As to the complaint cases, Figures 4 and 5, it seems that the complaints were largely flat for most of May through middle of June. Likewise, the types of complaints are mostly Social Distancing, followed by Face-Covering and Over Occupancy. There is no rise in complaint cases during the week tied to Memorial Day weekend or the Black Lives Matter protests. The increase in complaints noticeably increased during the week of June 21st, which coincides when local news and mainstream media were reporting about Coronavirus cases spiking.
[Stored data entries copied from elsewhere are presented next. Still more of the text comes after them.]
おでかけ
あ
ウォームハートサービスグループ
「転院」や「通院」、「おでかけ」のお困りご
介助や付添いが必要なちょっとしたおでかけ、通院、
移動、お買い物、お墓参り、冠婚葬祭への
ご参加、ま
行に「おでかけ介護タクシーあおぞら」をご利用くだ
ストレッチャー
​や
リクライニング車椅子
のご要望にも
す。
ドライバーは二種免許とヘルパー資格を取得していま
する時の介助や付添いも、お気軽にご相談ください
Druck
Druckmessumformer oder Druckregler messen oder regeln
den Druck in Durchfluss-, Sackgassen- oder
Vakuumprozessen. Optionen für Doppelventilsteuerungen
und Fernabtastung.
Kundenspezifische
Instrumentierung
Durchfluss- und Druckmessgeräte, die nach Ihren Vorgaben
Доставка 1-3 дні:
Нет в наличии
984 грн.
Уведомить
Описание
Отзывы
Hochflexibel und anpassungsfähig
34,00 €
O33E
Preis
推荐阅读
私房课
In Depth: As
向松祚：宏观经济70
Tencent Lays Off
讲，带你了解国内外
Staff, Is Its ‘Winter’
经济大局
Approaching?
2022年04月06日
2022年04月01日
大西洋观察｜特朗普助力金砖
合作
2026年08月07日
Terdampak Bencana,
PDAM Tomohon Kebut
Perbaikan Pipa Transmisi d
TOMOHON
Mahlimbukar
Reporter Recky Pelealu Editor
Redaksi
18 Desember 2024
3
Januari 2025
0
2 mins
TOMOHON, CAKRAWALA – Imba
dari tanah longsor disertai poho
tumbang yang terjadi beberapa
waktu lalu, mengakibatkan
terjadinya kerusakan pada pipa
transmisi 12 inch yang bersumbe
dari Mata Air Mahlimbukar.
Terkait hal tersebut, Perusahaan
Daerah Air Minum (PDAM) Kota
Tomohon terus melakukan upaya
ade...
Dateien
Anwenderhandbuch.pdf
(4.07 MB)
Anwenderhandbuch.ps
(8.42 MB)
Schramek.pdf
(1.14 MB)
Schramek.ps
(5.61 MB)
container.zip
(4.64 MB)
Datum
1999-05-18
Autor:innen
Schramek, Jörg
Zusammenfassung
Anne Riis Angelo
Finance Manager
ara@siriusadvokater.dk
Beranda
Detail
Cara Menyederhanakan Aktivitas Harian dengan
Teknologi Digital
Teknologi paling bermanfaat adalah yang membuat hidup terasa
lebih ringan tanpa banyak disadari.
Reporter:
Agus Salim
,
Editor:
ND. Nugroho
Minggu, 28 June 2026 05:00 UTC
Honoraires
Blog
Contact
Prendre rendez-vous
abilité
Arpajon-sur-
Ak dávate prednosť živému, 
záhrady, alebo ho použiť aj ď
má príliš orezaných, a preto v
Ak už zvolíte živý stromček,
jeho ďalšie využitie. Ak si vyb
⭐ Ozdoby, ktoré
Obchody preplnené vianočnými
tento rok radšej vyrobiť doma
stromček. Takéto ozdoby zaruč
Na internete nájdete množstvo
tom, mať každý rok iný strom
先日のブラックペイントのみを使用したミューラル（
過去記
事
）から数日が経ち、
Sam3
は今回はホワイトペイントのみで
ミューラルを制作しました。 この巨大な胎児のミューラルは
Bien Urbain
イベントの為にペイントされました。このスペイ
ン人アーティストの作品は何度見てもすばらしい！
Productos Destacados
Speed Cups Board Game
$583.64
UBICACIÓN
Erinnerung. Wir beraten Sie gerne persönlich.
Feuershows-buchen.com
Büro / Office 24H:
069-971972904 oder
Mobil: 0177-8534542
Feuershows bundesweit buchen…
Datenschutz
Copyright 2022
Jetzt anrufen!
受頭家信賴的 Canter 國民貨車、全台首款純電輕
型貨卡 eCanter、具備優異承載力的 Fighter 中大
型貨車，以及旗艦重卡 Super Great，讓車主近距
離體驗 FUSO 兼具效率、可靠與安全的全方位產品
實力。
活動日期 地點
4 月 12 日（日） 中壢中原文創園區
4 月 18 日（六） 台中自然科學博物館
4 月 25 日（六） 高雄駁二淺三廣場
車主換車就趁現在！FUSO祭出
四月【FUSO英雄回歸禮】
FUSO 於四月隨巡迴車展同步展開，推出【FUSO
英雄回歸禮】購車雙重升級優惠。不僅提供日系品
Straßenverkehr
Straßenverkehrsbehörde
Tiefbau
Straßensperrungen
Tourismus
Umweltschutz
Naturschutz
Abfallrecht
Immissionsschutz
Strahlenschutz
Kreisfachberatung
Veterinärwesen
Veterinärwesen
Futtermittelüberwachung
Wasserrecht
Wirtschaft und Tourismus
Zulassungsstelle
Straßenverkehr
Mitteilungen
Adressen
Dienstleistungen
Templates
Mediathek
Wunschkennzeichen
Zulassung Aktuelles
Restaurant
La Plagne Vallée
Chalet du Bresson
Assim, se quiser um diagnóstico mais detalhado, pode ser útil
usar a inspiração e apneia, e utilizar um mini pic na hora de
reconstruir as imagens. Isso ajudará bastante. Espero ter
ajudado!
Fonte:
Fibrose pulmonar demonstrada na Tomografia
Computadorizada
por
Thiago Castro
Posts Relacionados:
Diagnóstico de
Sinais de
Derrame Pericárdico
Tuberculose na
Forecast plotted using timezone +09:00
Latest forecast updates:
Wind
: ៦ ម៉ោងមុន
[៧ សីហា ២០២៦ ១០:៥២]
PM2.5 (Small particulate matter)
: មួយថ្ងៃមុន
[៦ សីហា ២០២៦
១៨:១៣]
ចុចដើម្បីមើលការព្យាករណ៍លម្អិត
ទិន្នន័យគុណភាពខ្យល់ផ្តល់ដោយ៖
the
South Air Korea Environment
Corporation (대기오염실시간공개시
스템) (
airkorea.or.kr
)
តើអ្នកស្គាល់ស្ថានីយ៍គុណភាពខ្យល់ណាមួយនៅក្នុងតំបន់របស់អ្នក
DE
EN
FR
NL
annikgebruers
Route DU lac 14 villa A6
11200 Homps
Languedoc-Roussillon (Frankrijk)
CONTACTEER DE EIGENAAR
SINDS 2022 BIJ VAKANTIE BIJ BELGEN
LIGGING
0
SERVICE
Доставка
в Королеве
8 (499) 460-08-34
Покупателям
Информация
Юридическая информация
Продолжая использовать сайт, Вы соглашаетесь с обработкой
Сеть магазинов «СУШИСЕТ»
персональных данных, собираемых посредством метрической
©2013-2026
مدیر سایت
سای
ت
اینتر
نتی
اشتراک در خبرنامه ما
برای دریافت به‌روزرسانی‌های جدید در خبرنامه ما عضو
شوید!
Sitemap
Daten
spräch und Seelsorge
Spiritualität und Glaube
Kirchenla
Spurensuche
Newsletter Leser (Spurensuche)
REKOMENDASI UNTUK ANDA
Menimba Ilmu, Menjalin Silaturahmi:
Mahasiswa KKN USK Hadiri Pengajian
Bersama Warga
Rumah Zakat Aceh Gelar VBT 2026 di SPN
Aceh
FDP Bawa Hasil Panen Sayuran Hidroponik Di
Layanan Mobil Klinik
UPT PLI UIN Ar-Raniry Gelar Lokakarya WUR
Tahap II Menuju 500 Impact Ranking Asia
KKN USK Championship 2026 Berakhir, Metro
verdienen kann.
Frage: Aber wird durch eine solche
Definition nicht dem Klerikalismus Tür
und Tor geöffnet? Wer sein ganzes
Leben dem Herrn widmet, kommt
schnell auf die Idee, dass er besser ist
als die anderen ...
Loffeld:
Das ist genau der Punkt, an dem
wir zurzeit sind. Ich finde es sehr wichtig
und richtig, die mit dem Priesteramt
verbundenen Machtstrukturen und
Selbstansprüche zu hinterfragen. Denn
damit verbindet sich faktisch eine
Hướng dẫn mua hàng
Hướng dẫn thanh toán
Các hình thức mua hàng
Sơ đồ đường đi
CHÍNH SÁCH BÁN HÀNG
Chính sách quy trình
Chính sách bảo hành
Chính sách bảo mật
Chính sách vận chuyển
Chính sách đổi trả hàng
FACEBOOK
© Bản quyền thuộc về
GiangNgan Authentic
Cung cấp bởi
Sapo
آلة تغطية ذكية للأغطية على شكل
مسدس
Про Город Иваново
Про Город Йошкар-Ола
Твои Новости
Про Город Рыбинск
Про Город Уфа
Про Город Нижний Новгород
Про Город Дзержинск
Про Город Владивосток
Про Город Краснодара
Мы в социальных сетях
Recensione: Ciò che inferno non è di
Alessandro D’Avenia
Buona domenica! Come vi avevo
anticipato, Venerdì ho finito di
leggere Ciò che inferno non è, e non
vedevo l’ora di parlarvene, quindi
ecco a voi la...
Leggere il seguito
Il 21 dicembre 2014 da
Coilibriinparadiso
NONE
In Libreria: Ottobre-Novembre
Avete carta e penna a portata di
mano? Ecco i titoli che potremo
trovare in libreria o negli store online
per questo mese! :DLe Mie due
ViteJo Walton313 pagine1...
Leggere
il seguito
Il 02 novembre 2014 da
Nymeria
It seems evident the data publicly available via Foursquare and the City of Austin is inadequate for a lay person to delineate whether re-opening, lax gatherings or protests were the culprit for the recent Coronavirus spike. Without venue foot traffic data and contact tracing, it is hard to associate any change in patterns from one period to the next. It could be all of the above contributed to the incidence rise. Coupled with increased use of air conditioning, we get exponential growth. After all, we did go from day time mid 80s degree Fahrenheit weather in May to high 90s in June.
Nevertheless, we do see clearly that the high confirmed case zip codes have been clustering in the same regions of Austin. Some of these neighborhoods have different demographics with higher at risk populations and likely larger groups of individuals who are more exposed to the virus. Whether or why that is would take a more in-depth analysis that would require APH/ city resources.
If APH is conducting contact tracing, I hope they are looking closely at these top four zip codes. I think 78753 in North Austin is particularly interesting, as it was the only zip code in the top ten that moved up each period (from number four in May to number two by end of June). As of July 12th, 78753 has increased to 1,098 confirmed cases.
While further analysis of the complaint data is possible, it seems to be driven more by media hysteria than vigilance.
Ultimately, I conclude the choropleth zip code map that is regularly updated on the COVID-19 Surveillance, Travis County TX dashboard is adequate for residents to understand which neighborhoods are more affected by the virus. As of today, the high incidence zip codes are now each at over a thousand confirmed cases.
So as the spouse of an immune compromised person, I will not be venturing to places of business in those zip codes. Unfortunately, I have dear friends and family that live and work in these areas. So we will remain at a distance for quite sometime.
PS: I’m not a health practitioner or epidemiologist, nor do I play one on TV.